Segment Start: DATA RECORDS

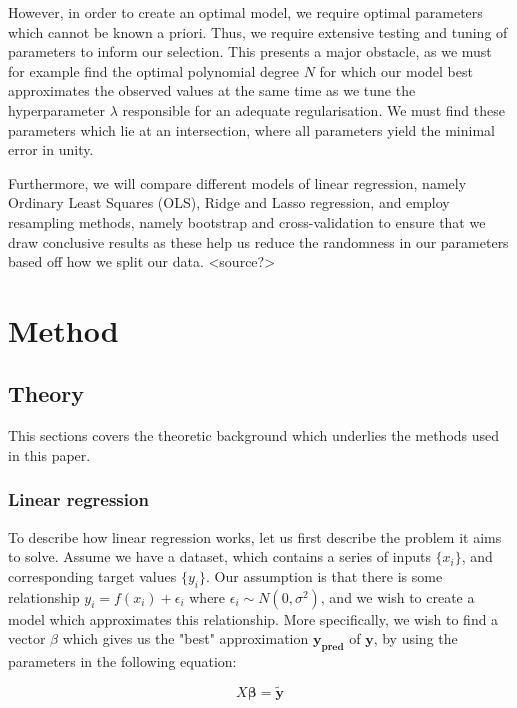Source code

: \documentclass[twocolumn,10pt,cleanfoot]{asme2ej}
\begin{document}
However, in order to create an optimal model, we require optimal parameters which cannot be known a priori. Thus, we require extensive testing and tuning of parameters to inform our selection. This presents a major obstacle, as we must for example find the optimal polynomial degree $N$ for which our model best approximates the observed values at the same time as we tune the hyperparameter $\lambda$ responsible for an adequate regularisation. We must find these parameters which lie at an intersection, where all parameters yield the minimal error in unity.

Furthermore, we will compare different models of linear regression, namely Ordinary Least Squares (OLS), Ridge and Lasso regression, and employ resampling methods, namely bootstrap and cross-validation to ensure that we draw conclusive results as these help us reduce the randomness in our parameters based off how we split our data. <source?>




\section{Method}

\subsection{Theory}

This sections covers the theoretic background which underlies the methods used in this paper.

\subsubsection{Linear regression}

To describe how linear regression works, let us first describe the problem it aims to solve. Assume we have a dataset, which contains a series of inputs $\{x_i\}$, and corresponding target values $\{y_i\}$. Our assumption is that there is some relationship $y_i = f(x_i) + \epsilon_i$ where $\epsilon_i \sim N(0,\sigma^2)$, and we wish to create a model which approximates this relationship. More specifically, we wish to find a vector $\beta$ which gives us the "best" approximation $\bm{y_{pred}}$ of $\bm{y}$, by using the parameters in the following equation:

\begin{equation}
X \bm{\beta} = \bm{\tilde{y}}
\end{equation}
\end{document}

Segment End: DATA RECORDS

▶ **WHAT THE TASK REQUIRES**
Transcribe all the entries precisely. Do not include any picture.

▶ **TASK ANSWER**
Source code

: \documentclass[twocolumn,10pt,cleanfoot]{asme2ej}
\begin{document}
However, in order to create an optimal model, we require optimal parameters which cannot be known a priori. Thus, we require extensive testing and tuning of parameters to inform our selection. This presents a major obstacle, as we must for example find the optimal polynomial degree $N$ for which our model best approximates the observed values at the same time as we tune the hyperparameter $\lambda$ responsible for an adequate regularisation. We must find these parameters which lie at an intersection, where all parameters yield the minimal error in unity.

Furthermore, we will compare different models of linear regression, namely Ordinary Least Squares (OLS), Ridge and Lasso regression, and employ resampling methods, namely bootstrap and cross-validation to ensure that we draw conclusive results as these help us reduce the randomness in our parameters based off how we split our data. <source?>




\section{Method}

\subsection{Theory}

This sections covers the theoretic background which underlies the methods used in this paper.

\subsubsection{Linear regression}

To describe how linear regression works, let us first describe the problem it aims to solve. Assume we have a dataset, which contains a series of inputs $\{x_i\}$, and corresponding target values $\{y_i\}$. Our assumption is that there is some relationship $y_i = f(x_i) + \epsilon_i$ where $\epsilon_i \sim N(0,\sigma^2)$, and we wish to create a model which approximates this relationship. More specifically, we wish to find a vector $\beta$ which gives us the "best" approximation $\bm{y_{pred}}$ of $\bm{y}$, by using the parameters in the following equation:

\begin{equation}
X \bm{\beta} = \bm{\tilde{y}}
\end{equation}
\end{document}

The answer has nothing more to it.